No fue una llamada cualquiera. Fue un mensaje directo a Washington.

El ministro de Relaciones Exteriores de China, Wang Yi, instó este miércoles a respetar la soberanía, la seguridad y los derechos legítimos de Irán. El motivo no es menor: la ubicación estratégica de la república persa a lo largo del estrecho de Ormuz. La conversación telefónica con su homólogo iraní, Abbas Araghchi, ocurrió en un contexto de máxima tensión.

El dato que lo cambia todo llegó un día antes.

El martes, un petrolero chino sancionado por Estados Unidos —el buque Rich Starry— atravesó el estrecho de Ormuz. Y lo hizo a pesar del bloqueo naval estadounidense contra Irán. Según la información disponible, se trataría del primer barco en salir del golfo Pérsico desde que comenzó el cerco marítimo.

El punto de tensión es explosivo.

Por un lado, China habla de “libertad y seguridad de la navegación internacional” en una vía clave para el comercio energético global. Por otro, el secretario del Tesoro de EE.UU., Scott Bessent, lanzó una advertencia directa: “No van a poder obtener su petróleo de Irán”. La frase fue clara: China puede conseguir petróleo, pero no petróleo iraní.

El estrecho de Ormuz se convierte así en el campo de batalla simbólico y real. Irán lo sabe. China también. Y Washington aprieta las tuercas.

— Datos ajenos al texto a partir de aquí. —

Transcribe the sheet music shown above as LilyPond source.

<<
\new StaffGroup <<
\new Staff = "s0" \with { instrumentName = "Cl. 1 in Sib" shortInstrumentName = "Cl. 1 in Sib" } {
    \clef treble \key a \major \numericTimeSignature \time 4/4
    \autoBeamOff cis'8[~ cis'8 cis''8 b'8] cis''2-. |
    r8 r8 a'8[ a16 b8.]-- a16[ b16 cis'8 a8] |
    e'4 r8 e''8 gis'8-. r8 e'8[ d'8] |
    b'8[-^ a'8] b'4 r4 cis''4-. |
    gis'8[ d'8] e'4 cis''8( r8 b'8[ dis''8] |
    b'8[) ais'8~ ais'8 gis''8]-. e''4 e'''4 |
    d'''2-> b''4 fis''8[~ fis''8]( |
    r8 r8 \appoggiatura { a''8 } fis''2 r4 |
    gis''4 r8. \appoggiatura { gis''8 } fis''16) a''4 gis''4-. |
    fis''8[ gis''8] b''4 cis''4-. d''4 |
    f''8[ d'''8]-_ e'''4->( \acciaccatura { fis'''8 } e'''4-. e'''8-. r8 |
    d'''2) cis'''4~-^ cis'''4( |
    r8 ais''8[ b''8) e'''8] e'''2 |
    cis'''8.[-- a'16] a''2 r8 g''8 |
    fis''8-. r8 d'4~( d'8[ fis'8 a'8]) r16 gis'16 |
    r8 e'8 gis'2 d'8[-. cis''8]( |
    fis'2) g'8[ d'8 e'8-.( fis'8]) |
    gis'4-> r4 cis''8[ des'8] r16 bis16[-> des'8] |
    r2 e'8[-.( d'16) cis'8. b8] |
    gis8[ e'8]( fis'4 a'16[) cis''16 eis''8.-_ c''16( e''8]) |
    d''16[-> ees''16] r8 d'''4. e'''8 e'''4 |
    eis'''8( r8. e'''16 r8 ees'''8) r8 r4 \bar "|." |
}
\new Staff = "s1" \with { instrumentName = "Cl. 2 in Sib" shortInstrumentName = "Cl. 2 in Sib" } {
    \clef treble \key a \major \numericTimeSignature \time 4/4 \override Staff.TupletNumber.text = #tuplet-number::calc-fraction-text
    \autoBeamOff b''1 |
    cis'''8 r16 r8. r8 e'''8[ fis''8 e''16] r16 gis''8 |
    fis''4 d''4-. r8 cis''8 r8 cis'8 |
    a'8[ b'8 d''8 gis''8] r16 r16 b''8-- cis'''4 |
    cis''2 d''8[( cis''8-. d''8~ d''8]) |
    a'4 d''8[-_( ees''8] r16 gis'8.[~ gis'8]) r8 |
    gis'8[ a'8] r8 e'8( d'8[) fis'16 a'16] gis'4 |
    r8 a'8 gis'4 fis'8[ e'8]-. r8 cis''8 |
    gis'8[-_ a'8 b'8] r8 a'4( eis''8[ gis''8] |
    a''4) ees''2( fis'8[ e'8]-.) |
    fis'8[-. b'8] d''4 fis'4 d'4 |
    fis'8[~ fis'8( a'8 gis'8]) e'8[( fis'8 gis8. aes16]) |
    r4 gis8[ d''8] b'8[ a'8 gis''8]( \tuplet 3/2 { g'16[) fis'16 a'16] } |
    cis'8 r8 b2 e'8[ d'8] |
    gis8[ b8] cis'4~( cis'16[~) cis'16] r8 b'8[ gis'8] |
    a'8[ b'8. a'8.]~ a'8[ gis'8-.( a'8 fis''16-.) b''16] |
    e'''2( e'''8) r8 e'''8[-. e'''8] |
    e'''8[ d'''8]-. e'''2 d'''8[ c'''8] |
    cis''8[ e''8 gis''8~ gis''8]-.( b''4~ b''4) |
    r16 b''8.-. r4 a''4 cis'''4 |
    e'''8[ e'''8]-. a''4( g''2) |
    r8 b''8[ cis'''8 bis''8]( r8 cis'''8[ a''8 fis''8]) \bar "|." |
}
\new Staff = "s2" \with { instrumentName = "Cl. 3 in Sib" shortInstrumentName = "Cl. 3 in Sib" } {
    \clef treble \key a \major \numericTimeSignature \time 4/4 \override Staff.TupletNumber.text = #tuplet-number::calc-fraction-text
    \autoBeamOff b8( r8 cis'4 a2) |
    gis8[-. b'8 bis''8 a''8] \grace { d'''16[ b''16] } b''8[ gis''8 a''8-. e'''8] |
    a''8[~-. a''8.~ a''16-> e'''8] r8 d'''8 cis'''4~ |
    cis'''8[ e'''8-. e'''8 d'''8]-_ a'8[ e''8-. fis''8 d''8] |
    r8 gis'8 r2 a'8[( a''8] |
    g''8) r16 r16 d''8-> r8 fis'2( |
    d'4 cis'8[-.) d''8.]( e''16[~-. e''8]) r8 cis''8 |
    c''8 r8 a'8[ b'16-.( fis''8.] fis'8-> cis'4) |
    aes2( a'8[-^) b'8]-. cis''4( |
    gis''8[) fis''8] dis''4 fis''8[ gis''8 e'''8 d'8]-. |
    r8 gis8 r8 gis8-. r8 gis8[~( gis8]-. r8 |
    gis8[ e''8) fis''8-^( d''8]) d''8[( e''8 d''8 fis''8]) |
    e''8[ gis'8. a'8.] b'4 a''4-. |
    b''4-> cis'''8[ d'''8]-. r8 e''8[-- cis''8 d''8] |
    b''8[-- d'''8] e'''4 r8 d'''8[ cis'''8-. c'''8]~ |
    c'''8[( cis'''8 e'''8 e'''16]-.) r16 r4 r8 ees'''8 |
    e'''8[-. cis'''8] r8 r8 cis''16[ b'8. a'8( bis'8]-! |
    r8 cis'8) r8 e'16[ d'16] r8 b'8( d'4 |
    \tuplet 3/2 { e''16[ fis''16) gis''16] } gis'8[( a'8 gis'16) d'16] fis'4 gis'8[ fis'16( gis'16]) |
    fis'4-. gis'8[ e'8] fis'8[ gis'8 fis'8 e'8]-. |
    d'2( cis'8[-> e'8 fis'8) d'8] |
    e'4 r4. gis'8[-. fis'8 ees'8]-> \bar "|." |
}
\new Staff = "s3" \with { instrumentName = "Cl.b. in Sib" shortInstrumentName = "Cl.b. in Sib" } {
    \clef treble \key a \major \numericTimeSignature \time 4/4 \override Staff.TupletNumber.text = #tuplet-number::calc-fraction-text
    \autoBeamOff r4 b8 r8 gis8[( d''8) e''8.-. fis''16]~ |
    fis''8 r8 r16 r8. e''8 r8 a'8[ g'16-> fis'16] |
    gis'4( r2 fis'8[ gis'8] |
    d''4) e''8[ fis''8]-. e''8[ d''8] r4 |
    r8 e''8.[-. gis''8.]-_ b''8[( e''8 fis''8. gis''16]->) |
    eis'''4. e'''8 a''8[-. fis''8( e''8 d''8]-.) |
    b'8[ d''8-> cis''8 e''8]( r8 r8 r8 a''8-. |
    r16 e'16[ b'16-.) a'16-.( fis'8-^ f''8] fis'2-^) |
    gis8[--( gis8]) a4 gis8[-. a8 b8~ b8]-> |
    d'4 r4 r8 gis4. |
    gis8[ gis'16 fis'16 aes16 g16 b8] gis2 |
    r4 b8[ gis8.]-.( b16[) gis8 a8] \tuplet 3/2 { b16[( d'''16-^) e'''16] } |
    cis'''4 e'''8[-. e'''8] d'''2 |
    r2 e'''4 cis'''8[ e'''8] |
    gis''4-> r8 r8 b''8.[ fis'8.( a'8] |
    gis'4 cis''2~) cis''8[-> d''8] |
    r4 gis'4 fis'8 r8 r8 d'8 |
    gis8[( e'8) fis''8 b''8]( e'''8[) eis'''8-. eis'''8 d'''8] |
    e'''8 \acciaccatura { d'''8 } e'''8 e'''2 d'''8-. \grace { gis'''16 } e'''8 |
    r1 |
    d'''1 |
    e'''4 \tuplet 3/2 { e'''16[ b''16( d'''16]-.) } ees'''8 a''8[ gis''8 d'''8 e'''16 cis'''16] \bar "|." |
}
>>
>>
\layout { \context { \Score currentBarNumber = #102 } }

Wang Yi no solo habló de soberanía. Subrayó la importancia de garantizar la seguridad de la navegación. Pero el gesto que habla más fuerte es el que ya ocurrió: un barco chino con sanciones de EE.UU. cruzó la línea naval estadounidense. Y salió del golfo.

La posición china no es neutral. Es un respaldo de facto a la capacidad iraní para mantener abierta la vía marítima. La llamada telefónica del miércoles fue el envoltorio diplomático de una operación que ya había tenido lugar 24 horas antes.

El cierre del relato tiene dos voces enfrentadas. La de Bessent: China se quedará sin crudo persa. Y la de los hechos: el Rich Starry ya salió. Mientras el estrecho de Ormuz se convierte en el termómetro de una confrontación que no para de escalar, Pekín elige un bando sin decirlo del todo. Lo hace navegando.